Research articleReduction kinetics of hematite as oxygen carrier in chemical looping combustion

- Different reaction characteristics between TGA and FB reactor in CLC were analyzed.
- Reaction kinetics of hematite as OC reduced by CO in CLC was obtained.
- Utilizability difference of reduction stage of hematite in CLC reactor design was analyzed.

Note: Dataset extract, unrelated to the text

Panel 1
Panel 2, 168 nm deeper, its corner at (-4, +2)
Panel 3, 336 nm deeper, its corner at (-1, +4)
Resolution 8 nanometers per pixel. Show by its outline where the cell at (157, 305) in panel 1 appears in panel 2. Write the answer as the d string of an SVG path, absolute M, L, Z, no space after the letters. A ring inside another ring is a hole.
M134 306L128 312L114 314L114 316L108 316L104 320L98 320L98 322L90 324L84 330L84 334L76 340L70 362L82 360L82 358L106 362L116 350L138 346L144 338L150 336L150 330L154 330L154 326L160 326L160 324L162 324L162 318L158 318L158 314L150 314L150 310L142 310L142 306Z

Chemical looping combustion (CLC), which has the characteristic of CO2 inherent separation, is a novel fossil fuel utilization technology for CO2 capture with low cost and low energy efficiency penalty. The reduction kinetics of oxygen carrier (OC) is one of the most important issues for CLC reactor design and computational fluid dynamics (CFD) simulation. In this work, well-organized isothermal experiments in a thermogravimetric analyzer (TGA) were first carried out to obtain the kinetics of a hematite as OC reduced by carbon monoxide. The reduction process was identified as two sequential stages, which correspond to the reduction of Fe2O3 to Fe3O4 and Fe3O4 to FeO, respectively. As obtained from the experimental result, the first stage is controlled by gas diffusion in the boundary layer on particle surface while the second stage is mainly controlled by heterogeneous chemical reaction. For the second stage, the activation energy, E, is 110.75 kJ/mol and the reaction order, n, is 1.5. Then, the same batch of hematite was tested by reacting with the reducing gas of 10 vol.% CO balanced by N2 in a fluidized bed reactor. The different reaction characteristics in TGA and fluidized bed reactor were analyzed. This work provides a deep understanding on the applicability of the OC reduction kinetics obtained by TGA to the reactor design and CFD simulation of a fluidized bed CLC rig.